Thank you so much for the quick response. His team is aware of his numbers, but I will email your response to them. My husband dialyzes 5 times per week, for about 2-1/2 hours. Thank you!

Your team will sort this out but I think the major options are as I have suggested.

One thing always bemuses me - and that is … why do so many US patients go through the efforts of home training (as laudable and as wise as that is) - and yet then do not avail themselves of the main benefit of dialysis at home … ie: the easy availability of adopting a longer treatment time!

It makes no sense to me at all.

The clinical advantages of home care are embedded in two words … TIME and FREQUENCY.

Availing of one and not the other seems, to me, an odd outcome.

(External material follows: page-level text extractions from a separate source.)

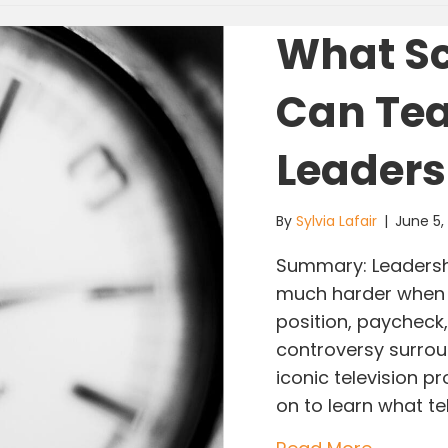
What Sc
Can Tea
Leaders
By
Sylvia Lafair
|
June 5
Summary: Leadershi
much harder when s
position, paycheck,
controversy surroun
iconic television 
on to learn what te
about Wh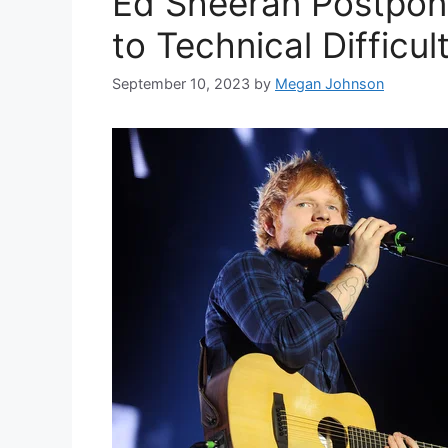
Ed Sheeran Postpon
to Technical Difficul
September 10, 2023
by
Megan Johnson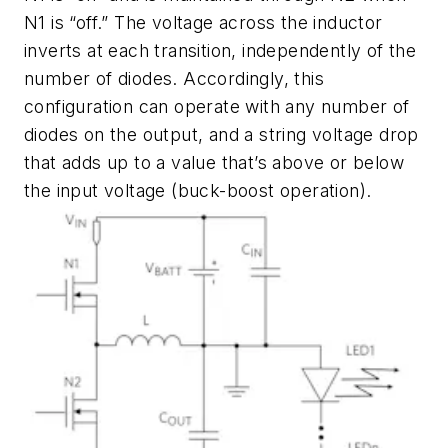
N1 is “off.” The voltage across the inductor
inverts at each transition, independently of the
number of diodes. Accordingly, this
configuration can operate with any number of
diodes on the output, and a string voltage drop
that adds up to a value that’s above or below
the input voltage (buck-boost operation).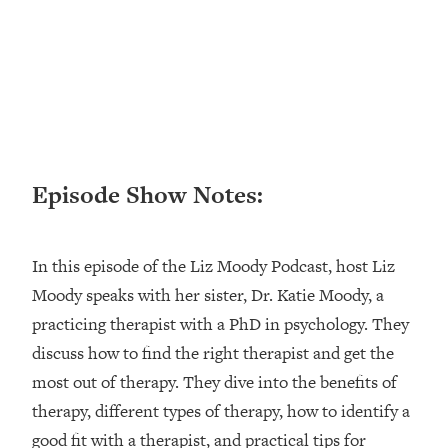
Research + What You Should Do
Today
Loading...
The Secret To Making This Summer
36:16
Your Best Ever (Without Spending
$$$)
Loading...
Why Therapy Isn't Working + What
1:24:46
Episode Show Notes:
We Need To Do Instead
Loading...
Optimization Culture Is Killing Us—THIS
In this episode of the Liz Moody Podcast, host Liz
21:07
Is The Real Secret To Health &
Moody speaks with her sister, Dr. Katie Moody, a
Happiness
practicing therapist with a PhD in psychology. They
Loading...
discuss how to find the right therapist and get the
NYU Professor: The Career
1:17:06
most out of therapy. They dive into the benefits of
Happiness Formula (Get A Job You
Love That Actually Pays $$$)
therapy, different types of therapy, how to identify a
good fit with a therapist, and practical tips for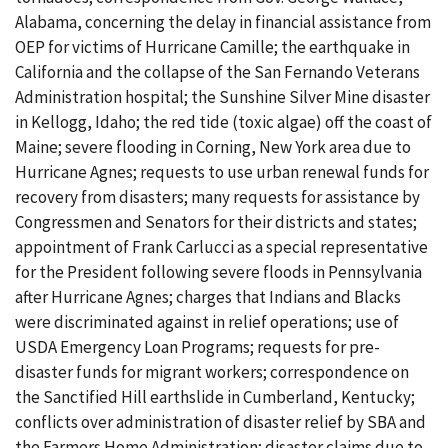
Alabama, concerning the delay in financial assistance from
OEP for victims of Hurricane Camille; the earthquake in
California and the collapse of the San Fernando Veterans
Administration hospital; the Sunshine Silver Mine disaster
in Kellogg, Idaho; the red tide (toxic algae) off the coast of
Maine; severe flooding in Corning, New York area due to
Hurricane Agnes; requests to use urban renewal funds for
recovery from disasters; many requests for assistance by
Congressmen and Senators for their districts and states;
appointment of Frank Carlucci as a special representative
for the President following severe floods in Pennsylvania
after Hurricane Agnes; charges that Indians and Blacks
were discriminated against in relief operations; use of
USDA Emergency Loan Programs; requests for pre-
disaster funds for migrant workers; correspondence on
the Sanctified Hill earthslide in Cumberland, Kentucky;
conflicts over administration of disaster relief by SBA and
the Farmers Home Administration; disaster claims due to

The recent FHN trial was NOT helpful on this issue. It was so flawed, so under-powered and so under-separated in terms of total weekly dialysis hours, that despite all the effort that went into it, it should be … no, must be … ignored when considering the issue of total dialysis time.

Your husband still only gets 12.5 hrs dialysis a week. He still has only 12.5 hrs to remove middle molecules and fluids accumulation.

Sorry, but it’s just not enough dialysis time.

It doesn’t surprise me he is dropping his BP during dialysis!

Thanks, Dr Agar! We are doing what our center suggested. I did forward them your response. Maybe they will rethink the total amount of time. I do appreciate your responses. Clare


I will be interested to hear their response.